### EXTRACT TO READ
· · · · ·

Business IT - Technology

Cisco has announced a new chip: the fruits of half a decade of research by a team of 100 engineers hailing it as "the most advanced piece of networking silicon in the world," but giving no indication what it intends to do with the device. However it could just be a prelude a big Cisco announcement scheduled for 4 March.
Cisco claims that the new chip, dubbed the QuantumFlow Processor, is "the industry's first fully integrated and programmable networking chipset...[that] consists of 40 cores on a single chip and can perform up to 160 simultaneous processes."

However, other than saying that QuantumFlow is "uniquely geared for today's network environments and several generations beyond what is currently available in network processors," Cisco has said nothing about how it will be used.

It seems likely that it has been developed for a role in core network routing platforms. Cisco claims that many of the same engineers who developed the Cisco Silicon Packet Processor (SPP) for the Cisco Carrier Routing System (CRS-1), Cisco's top end core router for carrier networks which debuted in 2004, also worked on the Cisco QuantumFlow Processor. It says that continued advancements in technology, design and expertise enabled the team to increase the transistor density on the chip from a then networking-industry-leading 185 million on the Cisco SPP to more than 800 million on the QuantumFlow processor.

"Such density puts it in the tier of some of the most advanced processors developed by leading semiconductor companies," Cisco says. Some 40 patent applications have been submitted as result of the QuantumFlow's development.

· · · · ·

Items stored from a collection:
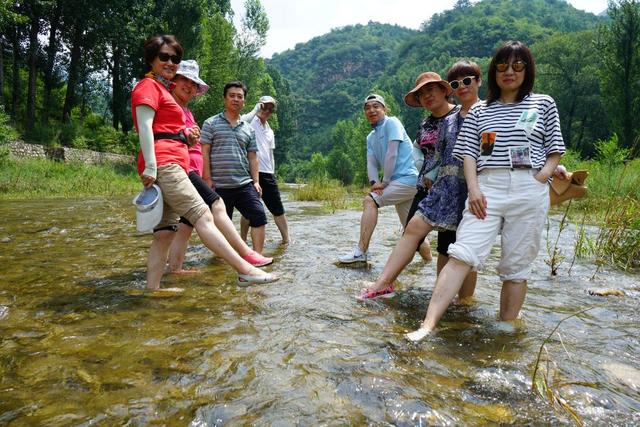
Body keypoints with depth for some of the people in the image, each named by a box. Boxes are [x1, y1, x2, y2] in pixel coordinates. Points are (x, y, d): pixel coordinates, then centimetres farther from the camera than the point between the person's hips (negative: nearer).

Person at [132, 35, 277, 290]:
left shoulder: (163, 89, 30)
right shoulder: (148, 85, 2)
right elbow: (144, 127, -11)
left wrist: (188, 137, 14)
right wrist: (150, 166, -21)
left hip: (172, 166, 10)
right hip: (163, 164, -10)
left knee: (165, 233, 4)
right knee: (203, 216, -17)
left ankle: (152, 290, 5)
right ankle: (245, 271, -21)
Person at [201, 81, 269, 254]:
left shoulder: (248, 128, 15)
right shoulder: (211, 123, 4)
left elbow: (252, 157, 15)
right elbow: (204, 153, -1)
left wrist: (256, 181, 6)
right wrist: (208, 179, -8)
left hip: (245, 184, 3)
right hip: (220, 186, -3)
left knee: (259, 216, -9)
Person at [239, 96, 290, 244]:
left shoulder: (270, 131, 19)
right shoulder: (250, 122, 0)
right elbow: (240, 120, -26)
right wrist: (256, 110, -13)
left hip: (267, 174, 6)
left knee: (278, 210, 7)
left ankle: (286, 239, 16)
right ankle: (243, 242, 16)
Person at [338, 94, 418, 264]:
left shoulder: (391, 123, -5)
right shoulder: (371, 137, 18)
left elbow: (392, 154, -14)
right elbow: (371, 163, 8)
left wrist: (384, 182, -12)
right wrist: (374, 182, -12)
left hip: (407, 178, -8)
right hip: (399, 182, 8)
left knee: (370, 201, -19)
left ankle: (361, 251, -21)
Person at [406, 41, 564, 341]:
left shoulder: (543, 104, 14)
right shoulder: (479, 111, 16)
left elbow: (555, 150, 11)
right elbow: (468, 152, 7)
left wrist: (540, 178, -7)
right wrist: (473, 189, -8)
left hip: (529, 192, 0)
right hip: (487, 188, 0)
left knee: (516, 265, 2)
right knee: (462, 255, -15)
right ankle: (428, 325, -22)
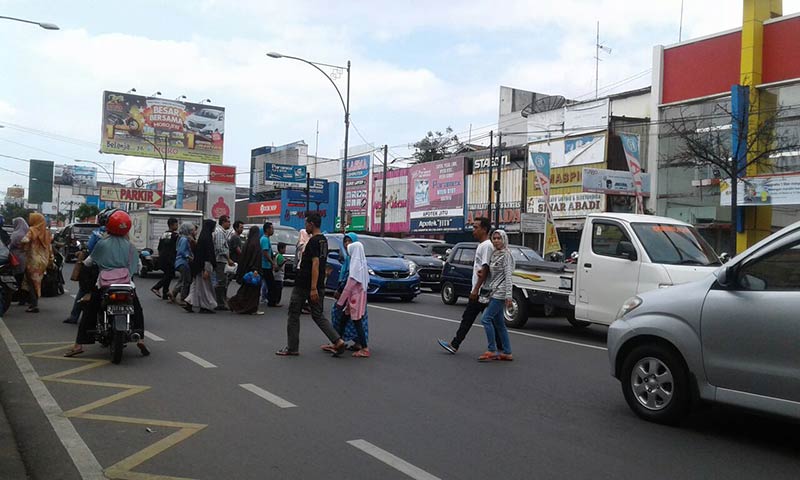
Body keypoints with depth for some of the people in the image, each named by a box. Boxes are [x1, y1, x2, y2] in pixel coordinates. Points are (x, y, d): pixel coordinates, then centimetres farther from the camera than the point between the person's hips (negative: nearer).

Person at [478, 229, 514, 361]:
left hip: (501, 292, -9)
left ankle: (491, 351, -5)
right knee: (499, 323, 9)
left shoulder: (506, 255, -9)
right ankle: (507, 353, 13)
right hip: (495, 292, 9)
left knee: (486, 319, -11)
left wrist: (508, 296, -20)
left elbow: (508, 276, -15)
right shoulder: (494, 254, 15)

· · · · ·

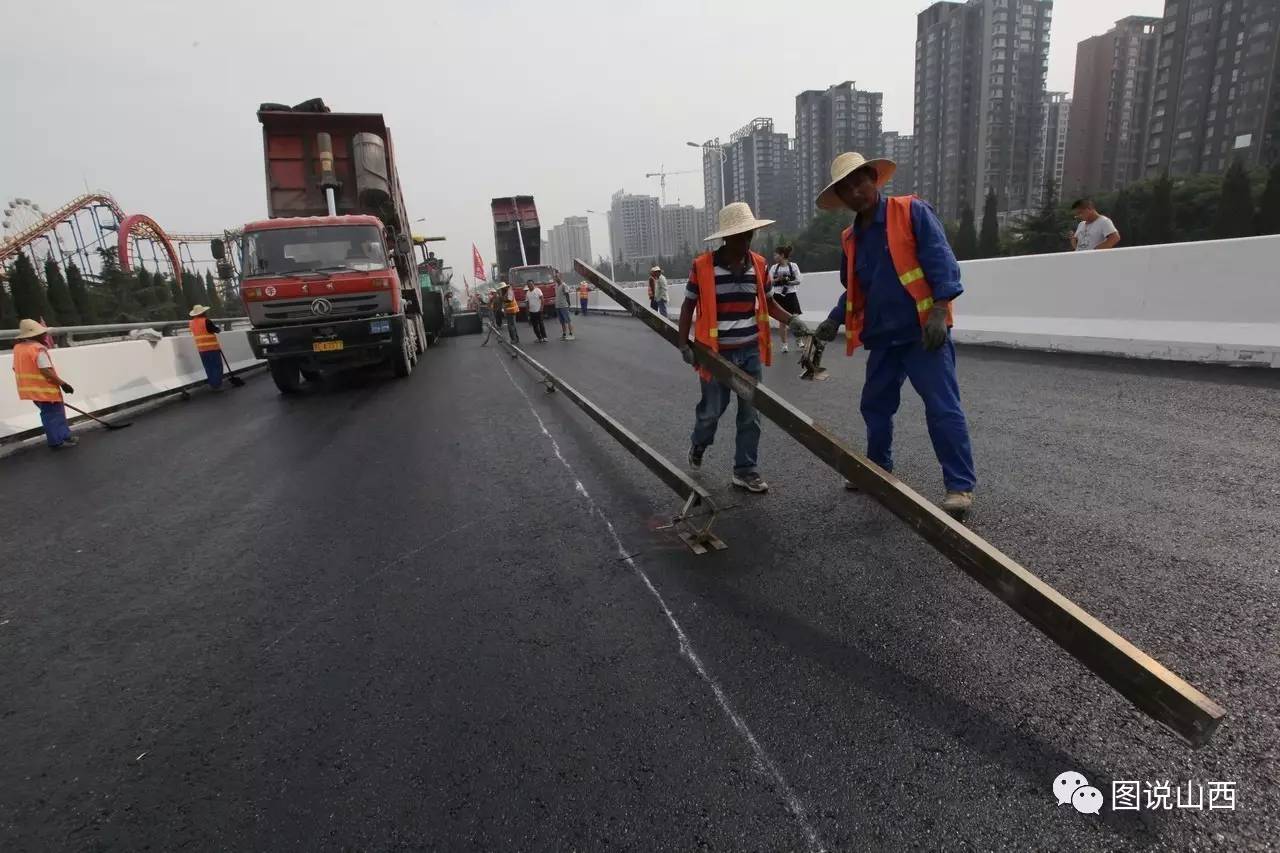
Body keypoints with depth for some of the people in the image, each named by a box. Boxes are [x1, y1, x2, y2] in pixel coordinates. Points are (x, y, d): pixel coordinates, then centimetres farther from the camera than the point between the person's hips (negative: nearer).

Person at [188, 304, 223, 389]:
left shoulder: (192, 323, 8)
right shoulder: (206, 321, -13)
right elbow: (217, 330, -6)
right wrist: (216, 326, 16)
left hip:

· · · · ·

### PROBLEM DETAILS
Answer these questions from the article about Cisco's new chip.
(a) How many cores does the QuantumFlow Processor have on a single chip?
(b) What was the transistor count on the Cisco SPP?
(c) How many patent applications were submitted as a result of the QuantumFlow's development?
Rely only on the article about Cisco's new chip.

### EXERCISE SOLUTION
(a) 40 cores
(b) 185 million
(c) Some 40